JAKARTA, KOMPAS.com — Delapan hari sudah Setya Novanto memimpin lembaga perwakilan rakyat, DPR, dari balik jeruji Rumah Tahanan Komisi Pemberantasan Korupsi.
Novanto, yang ditahan KPK sejak pekan lalu, tak mau melepas atau dilepas dari jabatannya sebagai Ketua DPR.
Keteguhan sikapnya itu bahkan sejak ia ditetapkan sebagai tersangka dalam kasus dugaan korupsi e-KTP untuk kedua kalinya.
Desakan mundur dari berbagai kalangan tak menggoyahkannya.
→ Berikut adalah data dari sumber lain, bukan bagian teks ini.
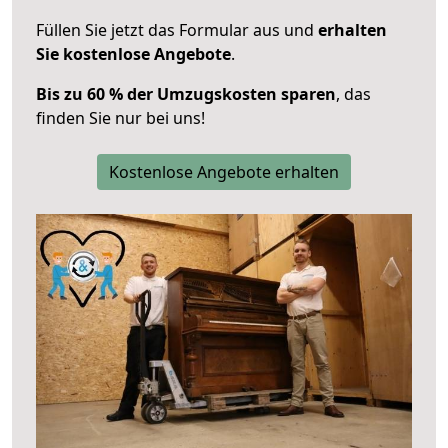
Füllen Sie jetzt das Formular aus und
erhalten
Sie kostenlose Angebote
.
Bis zu 60 % der Umzugskosten sparen
, das
finden Sie nur bei uns!
Kostenlose Angebote erhalten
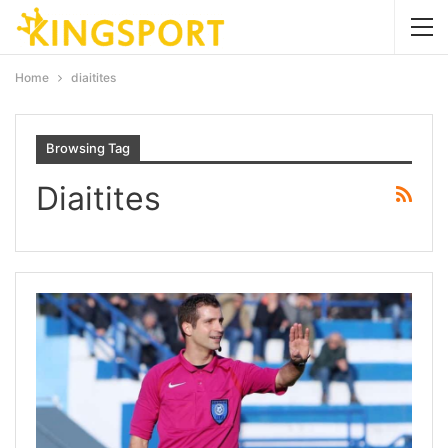
Home
diaitites
Browsing Tag
Diaitites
Partai Golkar, partai yang juga dipimpin Novanto, mendukung sikap itu.
Baca: Nurdin Halid Harap Novanto Legawa Lepas Jabatan Ketum Golkar
Untuk mempertahankan jabatannya, Novanto mengirimkan surat kepada Mahkamah Kehormatan Dewan (MKD) DPR dan Partai Golkar. Isinya, memohon MKD menangguhkan rapat yang akan membahas nasibnya hingga gugatan praperadilan yang diajukannya selesai.
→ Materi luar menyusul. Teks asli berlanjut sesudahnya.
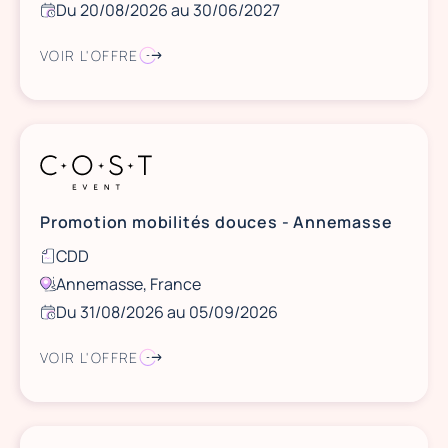
Du 20/08/2026 au 30/06/2027
VOIR L'OFFRE
Promotion mobilités douces - Annemasse
CDD
Annemasse, France
Du 31/08/2026 au 05/09/2026
VOIR L'OFFRE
Setidaknya, hal itu tergambar dari hasil survei Poltracking Indonesia, Minggu (26/11/2017). DPR menempati urutan paling akhir dalam hal tingkat kepercayaan publik. Tercatat hanya 34 persen reponden yang puas terhadap kinerja DPR.
Minim budaya malu
Direktur Eksekutif Poltracking Indonesia Hanta Yuda mengatakan, kasus yang menimpa satu orang atau beberapa politisi akan berdampak terhadap kelembagaan DPR.
Contohnya, kasus korupsi e-KTP yang menjerat Novanto.
"Harusnya data ini memacu dan memicu parpol melakukan pembenahan untuk memperbaiki," kata Hanta.
Baca juga: Novanto Masih Bertahan Jadi Ketum Golkar karena Jasanya, Apa Saja?
Pengamat politik Universitas Nasional, Alfan Alfian, menilai, keengganan Novanto mundur dari jabatan Ketua DPR menunjukkan minimnya budaya malu dalam politik Indonesia.
Hal itu, katanya, berbeda jauh dengan negara lain, seperti Jepang.
Alfan mengatakan, meski Jepang dan Indonesia berkultur timur, budaya malu di Jepang lebih dijunjung tinggi ketimbang di Indonesia.